(Beginning of MATERIAL FOR THE TASK)

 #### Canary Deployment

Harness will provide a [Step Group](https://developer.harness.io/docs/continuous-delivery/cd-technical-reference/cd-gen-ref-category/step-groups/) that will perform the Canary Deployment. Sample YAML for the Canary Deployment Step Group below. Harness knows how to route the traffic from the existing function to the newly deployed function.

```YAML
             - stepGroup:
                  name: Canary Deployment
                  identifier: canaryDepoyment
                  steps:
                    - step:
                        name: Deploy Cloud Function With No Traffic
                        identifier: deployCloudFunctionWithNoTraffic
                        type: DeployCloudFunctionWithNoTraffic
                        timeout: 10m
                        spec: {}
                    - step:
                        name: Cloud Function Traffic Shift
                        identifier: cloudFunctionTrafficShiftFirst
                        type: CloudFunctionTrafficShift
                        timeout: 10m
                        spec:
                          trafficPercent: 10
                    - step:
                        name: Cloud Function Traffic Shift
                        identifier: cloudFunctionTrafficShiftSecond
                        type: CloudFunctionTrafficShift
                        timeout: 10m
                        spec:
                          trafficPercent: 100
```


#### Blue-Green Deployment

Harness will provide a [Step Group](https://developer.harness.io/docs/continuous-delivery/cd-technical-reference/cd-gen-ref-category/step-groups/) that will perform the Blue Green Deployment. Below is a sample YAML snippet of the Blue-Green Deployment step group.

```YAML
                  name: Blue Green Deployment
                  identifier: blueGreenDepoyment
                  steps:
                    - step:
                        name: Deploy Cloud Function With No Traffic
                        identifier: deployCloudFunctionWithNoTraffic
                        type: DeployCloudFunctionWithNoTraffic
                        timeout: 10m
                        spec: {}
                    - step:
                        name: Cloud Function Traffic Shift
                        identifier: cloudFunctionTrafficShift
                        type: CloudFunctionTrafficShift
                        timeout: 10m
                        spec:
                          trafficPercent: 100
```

(End of MATERIAL FOR THE TASK)

[WHAT YOU NEED TO DO]:
Return the records above in their entirety, exactly as they appear.

[EXPECTED ANSWER]:
 #### Canary Deployment

Harness will provide a [Step Group](https://developer.harness.io/docs/continuous-delivery/cd-technical-reference/cd-gen-ref-category/step-groups/) that will perform the Canary Deployment. Sample YAML for the Canary Deployment Step Group below. Harness knows how to route the traffic from the existing function to the newly deployed function.

```YAML
             - stepGroup:
                  name: Canary Deployment
                  identifier: canaryDepoyment
                  steps:
                    - step:
                        name: Deploy Cloud Function With No Traffic
                        identifier: deployCloudFunctionWithNoTraffic
                        type: DeployCloudFunctionWithNoTraffic
                        timeout: 10m
                        spec: {}
                    - step:
                        name: Cloud Function Traffic Shift
                        identifier: cloudFunctionTrafficShiftFirst
                        type: CloudFunctionTrafficShift
                        timeout: 10m
                        spec:
                          trafficPercent: 10
                    - step:
                        name: Cloud Function Traffic Shift
                        identifier: cloudFunctionTrafficShiftSecond
                        type: CloudFunctionTrafficShift
                        timeout: 10m
                        spec:
                          trafficPercent: 100
```


#### Blue-Green Deployment

Harness will provide a [Step Group](https://developer.harness.io/docs/continuous-delivery/cd-technical-reference/cd-gen-ref-category/step-groups/) that will perform the Blue Green Deployment. Below is a sample YAML snippet of the Blue-Green Deployment step group.

```YAML
                  name: Blue Green Deployment
                  identifier: blueGreenDepoyment
                  steps:
                    - step:
                        name: Deploy Cloud Function With No Traffic
                        identifier: deployCloudFunctionWithNoTraffic
                        type: DeployCloudFunctionWithNoTraffic
                        timeout: 10m
                        spec: {}
                    - step:
                        name: Cloud Function Traffic Shift
                        identifier: cloudFunctionTrafficShift
                        type: CloudFunctionTrafficShift
                        timeout: 10m
                        spec:
                          trafficPercent: 100
```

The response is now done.